I.M.F. Abiodun-Solanke, D.M. Ajayi and A.O. Abu
Department of Restorative Dentistry, College of Medicine, University College Hospital, Ibadan, Nigeria.
Background: Success in root canal treatment is achieved after thorough biomechanical preparation followed by complete obturation of the canal system together with prompt and adequate restoration. Therefore, the endodontic therapy requires specific and complete knowledge of the internal and external anatomy, and its variation in presentation. Such treatment may be performed in root canal systems that do not comply with normal anatomic features described in standard textbooks. This article presents a case of endodontic treatment in an unusually long discolored maxillary central incisor.
Case Presentation: A 31 year-old male patient was referred to conservation clinic for endodontic treatment of discolored left maxillary central incisor with associated history of recurrent swelling. Root canal therapy was performed and patient was found to have an unusually long working length of 29mm. This was then followed by enucleation of apical cyst without apical resection.
Conclusion: Though the patient presents a maxillary central incisor with canal length in the upper limit of some reported cases, it is unusual in our environment.

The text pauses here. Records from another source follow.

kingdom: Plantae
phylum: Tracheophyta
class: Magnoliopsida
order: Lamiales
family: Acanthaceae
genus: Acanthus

Keywords: Endodontic, Maxillary central, Unusually long, Treatment
Dr. I.M.F. Abiodun-Solanke
Dept. of Restorative Dentistry,
College of Medicine,
University College Hospital,
A broad knowledge of both the external and internal anatomy of teeth is of great importance for adequate endodontic treatment1. Human dentition presents a variety of anatomical and morphological variations. However, the reported incidences of such variations in the maxillary central incisors are very few. Maxillary central incisor has one root and one canal but recently a few cases of dual–rooted maxillary central incisor have been reported in literature1-5. Maxillary central incisors vary in root length with reported average length of 22mm to 23.8mm6-8.
Weine9 in 1976 published a data for average tooth lengths in North Americans which were obtained from working lengths of his patients using the radiographic method. In an in-vitro study by Okpo and Akpata8 in 1986, the length of maxillary central incisor was reported to range from 20.0-28.0mm with a mean of 23.8mm. There is however a dearth of literature on length of maxillary central incisor among black Africans using clinical studies.
The following case report describes the endodontic management of a patient with an unusually long maxillary central incisor in our environment.
A 31 year-old male was referred for the treatment of discoloured left maxillary central incisor. He noticed the discolouration of the tooth seven years before presentation, which could not be associated with any known cause. There was associated pain and swelling with pus discharge four years before presentation which subsided after medication. His medical history was unremarkable and non-contributory.
Clinical examination revealed a discoloured, mesiolabially rotated left maxillary central incisor.
Radiograph revealed a well circumscribed peri-apical radiolucency with sclerotic border in relation to left maxillary central incisor (Fig. 1). An assessment of periapical cyst was made and patient scheduled for root canal treatment followed by peri-radicular surgery for cyst enucleation.
The tooth was isolated with rubber dam. Access gained to the pulp chamber from the palatal surface a trianglar shaped cavity with apex pointing to the cingulum and base towards the incial edge. Canal was located and the pulp was already necrotic. A 25 mm ISO size 25 K file (Premier Dental Products Co, Canada, PA.) was placed in the root canal at full length without encountering any resistance, radiograph taken revealed that the file was short of the radiographic terminus by 4mm. Therefore, a size 31mm ISO size 25 Kfile was then placed in the root canal at 29mm using digital tactile sensation and the repeated working length radiograph showed that the file was at the radiographic terminus (Fig. 2). Biomechanical preparation of the root canal was carried out with serial K files ranging from ISO size 25 to ISO size 50 (Premier Dental Products Co, Canada, PA.) , using step back technique under continuous irrigation with 2.5% sodium hypochlorite solution(Reckitt Benckiser Ltd, Agbara, Nigeria). When preparation was completed, the canal was dried with paper points and a non-setting calcium hydroxide (Rite Dent Corp. Fl, USA ) dressing was placed within the canal and access cavity restored temporary with zinc phosphate cement (Prime Dental Manufacturing Inc,Chicago, Illinois). The Patient was recalled a week after. Tooth was asymptomatic and not tender to percussion, canal was dry and not foul smelling. After removing the non-setting calcium hydroxide dressing in the canal, the canal was reinstrumented and copiously irrigated and then dried with paper points. Thereafter, the master cone was selected, radiograph taken to ensure it is at the radiographic terminus (Fig. 3). The root canal system was obturated by lateral compaction of gutta- percha coated with a calcium hydroxide based sealer (Sealapex-Sybron/Keer USA) and acess cavity restored with zinc phosphate cement (Fig. 4).